Well, there was that 2+ year problem with sending messages to people who'd switched away from iOS (has the fix been released yet?). I'm sure most enterprise customers would consider that a serious failure.

And there happens to have been a small iCloud Mail outage this week: http://www.macrumors.com/2014/07/14/icloud-mail-outage/

So when you say rarely, I say: Compared to what? As a proportion of total message volume? Perhaps, but I don't think that's the right benchmark.

Compared to similar services from other companies selling to enterprises? That's a much higher bar. And one Apple will have trouble with (contrast the reliability of iMessage and SMS, for example).




> sending messages to people who'd switched away from iOS

For all intents and purposes "switching away from iOS" without signing off of iMessage on the device is equivalent to accidentally going off the grid. iMessage having a (IIRC) two week retention period, it'll bail out after that time. The only way Apple has to distingish between those cases is:

1. have you tell it to Apple and sign out of iMessage on the device (and its associated number on all other devices where said number is referenced)

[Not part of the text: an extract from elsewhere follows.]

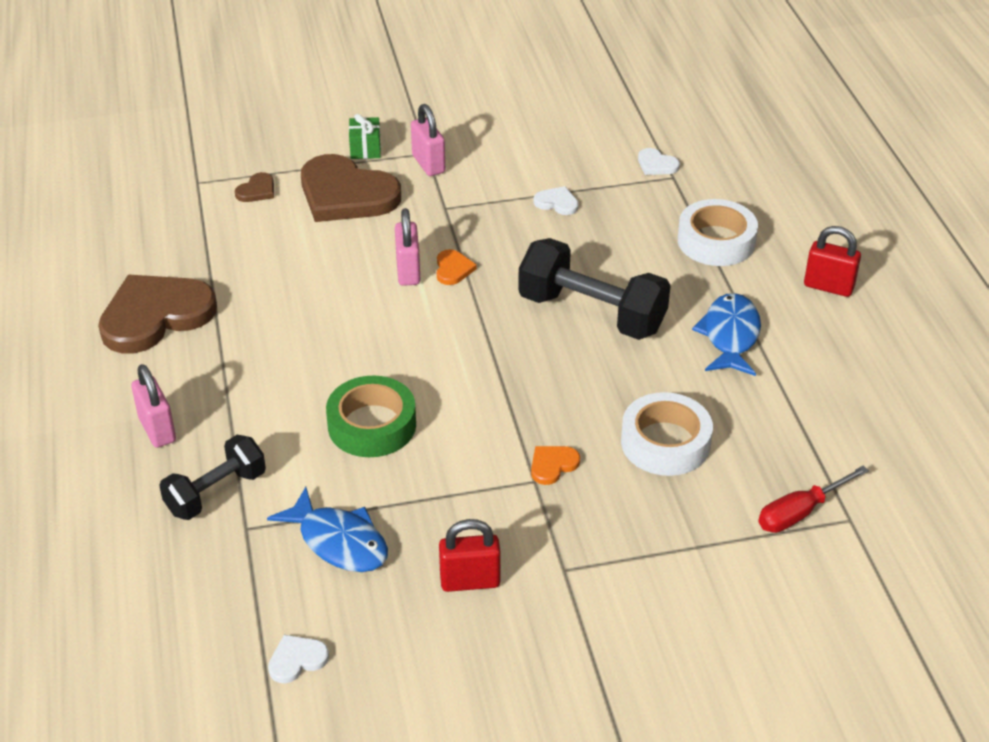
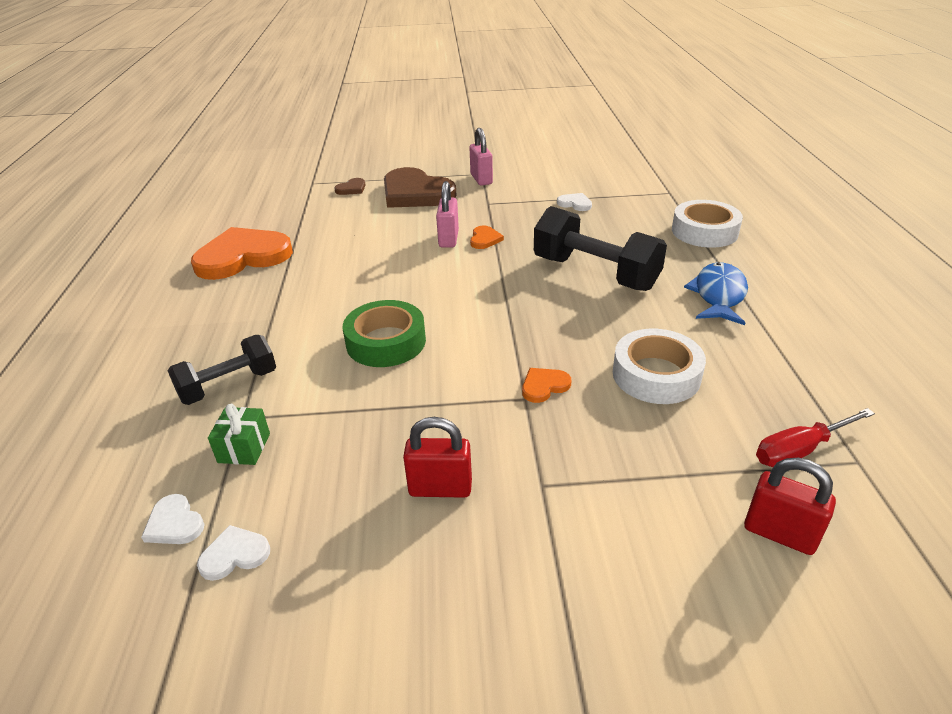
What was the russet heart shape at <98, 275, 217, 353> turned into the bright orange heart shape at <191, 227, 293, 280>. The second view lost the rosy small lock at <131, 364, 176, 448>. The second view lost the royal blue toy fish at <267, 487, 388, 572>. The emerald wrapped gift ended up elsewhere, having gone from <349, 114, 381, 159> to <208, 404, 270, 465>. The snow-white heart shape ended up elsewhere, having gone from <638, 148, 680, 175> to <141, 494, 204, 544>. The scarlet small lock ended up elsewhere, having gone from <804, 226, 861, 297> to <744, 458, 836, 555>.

2. use a timeout with a sensible value to delist the device (you would not want to be delisted after a too short delay, else loss of messages would make for interesting rants)

3. read your mind


It's not quite a simple as that. Firstly Apple never ask if you want to use iMessage. If you get an iphone and try sending a SMS it routes it to iMessage automatically without asking. I guess you can turn that off - I don't know how. Secondly if you switch your iphone for an Android and other iphone users try to send you iMessages, Apple could easily get back to them saying something like "We've been unable to deliver that message to the iphone that used to be there - would you like to try SMS?" but they don't. The fact this doesn't work in spite of people complaining for years suggests they may have deliberately not bothered as it discourages people switching.


That's a fair enough point — except that there's no workaround, even when it ought to be easy to provide one. It's tricky as hell to convince the iPhone to start an SMS conversation with a number that's been flagged as iMessage-enabled. Even if you receive an SMS from that number, and force-send SMSes, it still won't allow you to default to SMS for that conversation.